Её нога поскользнулась на заледеневшей колее. Опер не удержал, и Надя бессильно рухнула прямо на коленки. Прямо в эту проклятую грязь, в перемешанный с мазутом и солью снег. Она сидела на коленях посреди казанского двора, судорожно хватая ртом ледяной воздух, закрыв лицо измазанными в грязи руками, и её плечи мелкой, истеричной дрожью сотрясали тихие, рыдающие всхлипы. В этот миг она полностью, окончательно выдала сама себя. Перед Ильдаром, который молча наблюдал за ней из-под фонаря, перед операми, перед всей ментовской системой. Да не только. Все пацаны Туркина тоже всё ещё были там.

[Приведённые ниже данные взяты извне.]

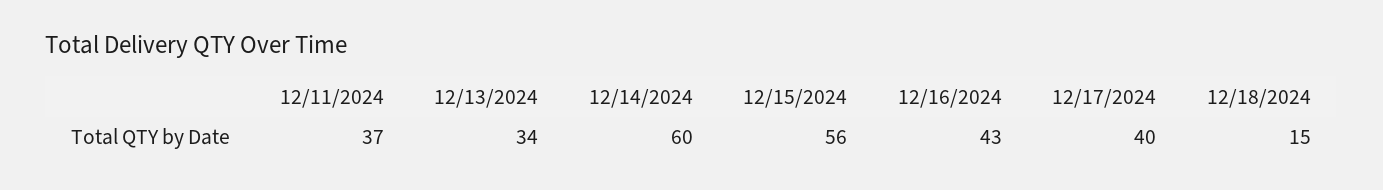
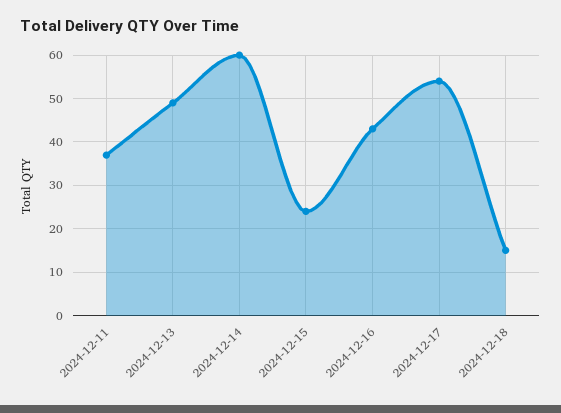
  {
    "12/11/2024": 37,
-   "12/13/2024": 34,
+   "12/13/2024": 50,
    "12/14/2024": 60,
-   "12/15/2024": 56,
+   "12/15/2024": 25,
    "12/16/2024": 43,
-   "12/17/2024": 40,
+   "12/17/2024": 55,
    "12/18/2024": 15
  }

Она уничтожила всё - службу, погоны, привычную жизнь.
...А внутри железной коробки «буханки» Валера прижался лбом к забранному решёткой окошку.
Его руки были скованы сзади, металл наручников въедался в запястья до костей, но он не чувствовал физической боли. Внутри него всё выгорало дотла.
Через маленькое мутное стекло он видел всё. Видел, как его синеглазая Надька бежала за машиной. Видел, как роняла планшет. Видел, как она билась в руках опера, а потом рухнула на колени в эту грязную жижу, закрыв лицо руками.
«Зачем ты это сделала-то, Соколова?..» - мысленно кричал он, и этот немой крик разрывал ему грудную клетку.
Он понимал всё. Понимал своей взрослой, битой улицей багряной башкой: она выдала себя. Окончательно и бесповоротно. Ильдар Юнусович теперь не просто уволит её - он сожрёт её, растопчет, сгноит. Ей конец. Точно такой же конец, как и ему самому. Они оба рухнули на самое дно, только он - на нары, а она - в беспросветную нищету, позор и ментовскую месть.
В этой душной, воняющей бензином и чужим потом железной клетке зеленоглазый парень закрыл глаза.
И перед его взором вспыхнули картины вчерашнего вечера и прошедшей безумной ночи.
Вот она стоит у плиты, подперев щёку ладонью, и смотрит, как он ест её наваристый суп с лапшой. Вот её звонкий, смешной хохот, когда она пытается применить на нём милицейский залом. Вот её губы - мягкие, горячие, пахнущие морозом и сигаретой на холодном балконе коммуналки. Вот её синие, полные нежности глаза в полумраке комнаты, когда она просила его не уходить, и та ночь, в которой они отдали себя друг другу без остатка...
«Поматросишь и опять под погоны?» - вспомнил он свой собственный вчерашний шутливый вопрос. «Я тебе не девчонка с дискотеки...!» - звенел в его памяти её счастливый, наивный голос.
Вчера у них была надежда. Надежда не просто как имя этой черноволосой синеглазой девчонки. Надежда как единственное качество, которое делало их людьми среди этого казанского ада. Надежда на поезд, на другой город, на маленькую квартирку, где нет ни пацанов, ни рапортов, ни крови.
А теперь эта самая Надежда стояла на коленях в грязи за кормой ментовского «уазика».
Валера уткнулся лбом в холодный металлический борт машины. Из его зелёных глаз - впервые за все эти жестокие уличные годы - выкатилась одна-единственная, жгучая, тяжёлая слеза. Она прожгла грязь на его щеке.
Он знал: завтра его начнут колоть. Будут бить, штифтовать, шить ствол. Но всё это было уже неважно. Потому что их Надежда - и девчонка, и чувство - осталась там, на заплёванном снегу казанского двора. Разбитая на тысячи мелких осколков, которые больше никто и никогда не соберёт.